BERLIN/FRANKFURT (Reuters) - An investigation commissioned by Volkswagen (DE:VOWG_p) into its emissions test cheating scandal has found no evidence against the head of its Audi luxury car division, three people familiar with the matter said.
Audi Chief Executive Rupert Stadler was questioned earlier this week by U.S. law firm Jones Day, which is conducting the investigation, about when he found out about the use of test-cheating software, the people said.
The findings are due to be discussed by Volkswagen's (VW) supervisory board on Friday, they added.
Audi and VW declined to comment, while Jones Day's German office did not respond to a request seeking comment.
Audi, the main contributor to VW group profit, has admitted its 3.0 litre V6 diesel engine was fitted with emissions-control software, deemed illegal in the United States where VW's diesel emissions scandal broke a year ago.
The questioning of Stadler, who has led Audi since 2007, coincided with media reports that the brand was more deeply entangled in the VW scandal than previously thought.
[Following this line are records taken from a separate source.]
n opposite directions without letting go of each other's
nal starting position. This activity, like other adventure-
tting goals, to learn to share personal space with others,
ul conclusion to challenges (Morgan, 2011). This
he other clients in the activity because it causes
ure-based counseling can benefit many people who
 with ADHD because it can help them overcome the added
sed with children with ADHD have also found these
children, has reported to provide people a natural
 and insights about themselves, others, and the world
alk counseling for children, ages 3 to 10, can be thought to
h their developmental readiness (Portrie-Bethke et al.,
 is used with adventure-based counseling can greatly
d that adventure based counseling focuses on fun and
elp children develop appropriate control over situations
Audi has declined to comment on those reports.
"Nothing burdensome against Stadler was found," a source close to VW's supervisory board said on Friday.
Two sources close to Audi also said the questioning by Jones Day had yielded no evidence against Stadler, who joined VW group's nine-member executive board in 2010.
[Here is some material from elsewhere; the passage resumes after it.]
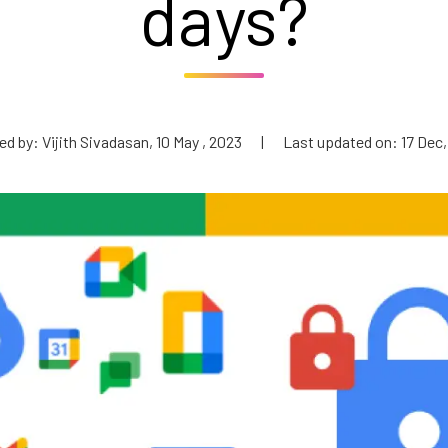
days?
d by: Vijith Sivadasan, 10 May , 2023
|
Last updated on: 17 Dec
Other investigations are ongoing.
Three U.S. states alleged in their civil lawsuits against VW published in July that senior executives had covered up evidence about rigged U.S. emissions tests for years.
Ingolstadt-based Audi last November denied accusations that its 3.0 litre engines were implicated, only to admit weeks later to using illicit emissions-control devices.
Unlike parent VW which has reached a settlement with U.S. authorities on 2.0-litre engines, Audi has yet to find a technical solution for about 85,000 3.0-litre engines used in Audi, Porsche and VW brand models.